Columbia and Silver Creek Railroad

Overview
- Headquarters: Columbia, Mississippi
- Reporting mark: CLSL
- Locale: Mississippi
- Dates of operation: 1982–1992
- Predecessor: Illinois Central
- Successor: Gloster Southern

Technical
- Track gauge: 4 ft 8 1⁄2 in (1,435 mm) (standard gauge)
- Length: 28.7 miles (46.2 km)

= Columbia and Silver Creek Railroad =

The Columbia and Silver Creek Railroad was a shortline railroad formerly operating between a connection with the Illinois Central at Silver Creek to Columbia, 28.7 mi. Later the railroad shifted location from the Columbia line to a branch from Taylorsville to Soso, Mississippi, and was owned by Richard Abernathy. Currently the original line exists as part of the Gloster Southern Railroad, while the newer segment was abandoned.

==History==

Originally built by the Gulf and Ship Island Railroad between Columbia and Silver Creek around 1905, the railroad was later acquired by the Illinois Central.

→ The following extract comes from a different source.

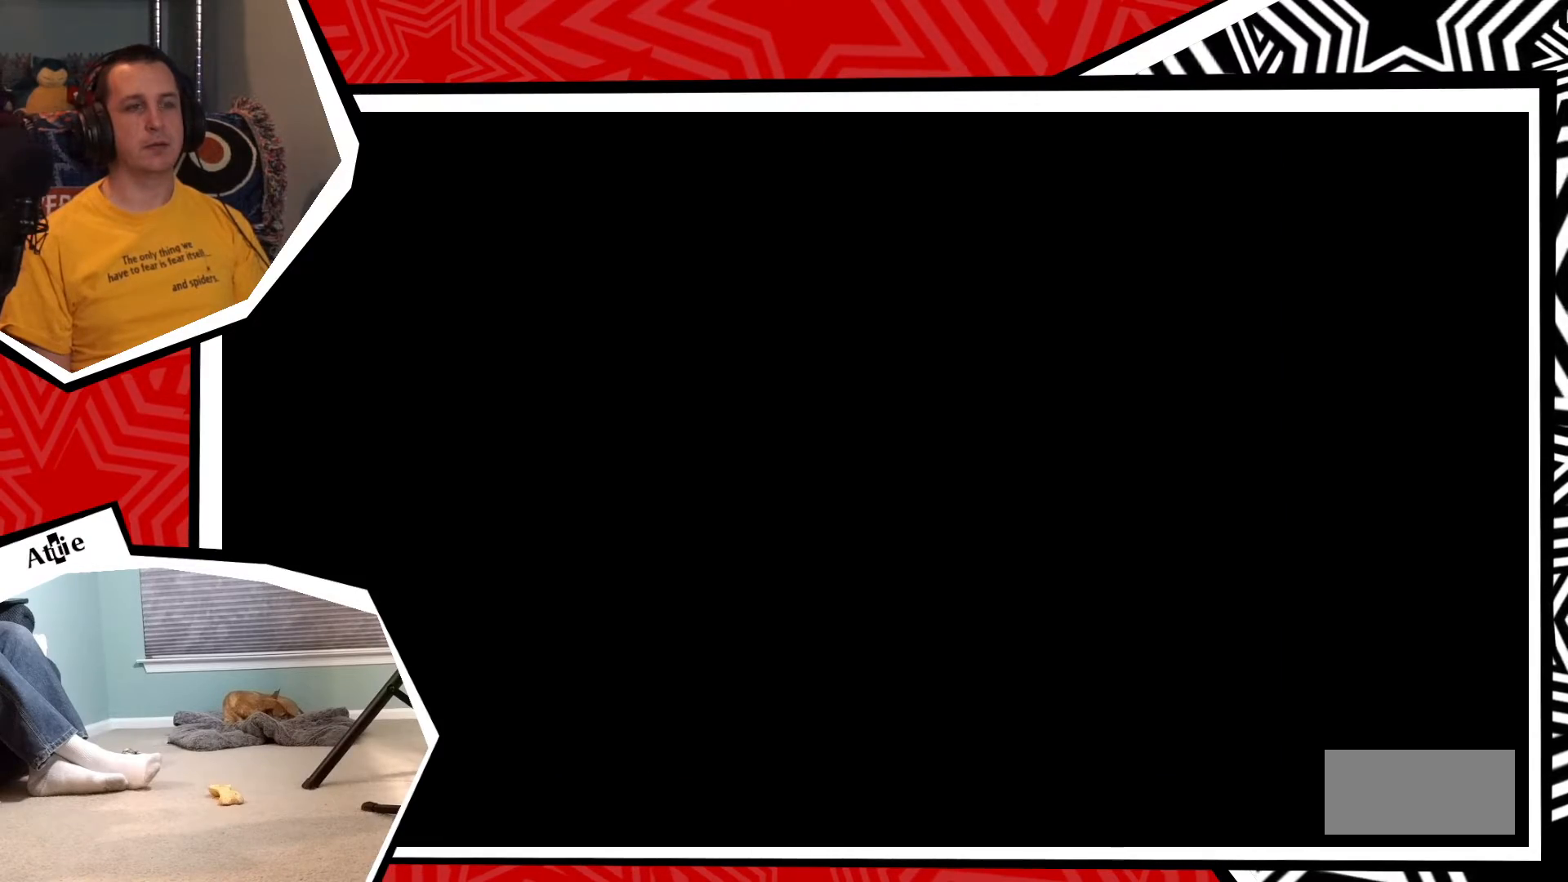
{"buttons": [], "events": []}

The Illinois Central sold the Columbia - Silver Creek line to the Marion County Railroad Authority in March 1982. Traffic consisted of paper, forest products, chemicals, furniture. Service began shortly thereafter, and the line was sold November 1, 1988 to the Gloster Southern. However, operations ended on the line in December 1995.

A second segment ran from an Illinois Central connection at Taylorsville and ended at Soso, for a distance of 10.5 miles (6.1 km). This section was owned by Richard Abernathy, but ceased operations in 1992.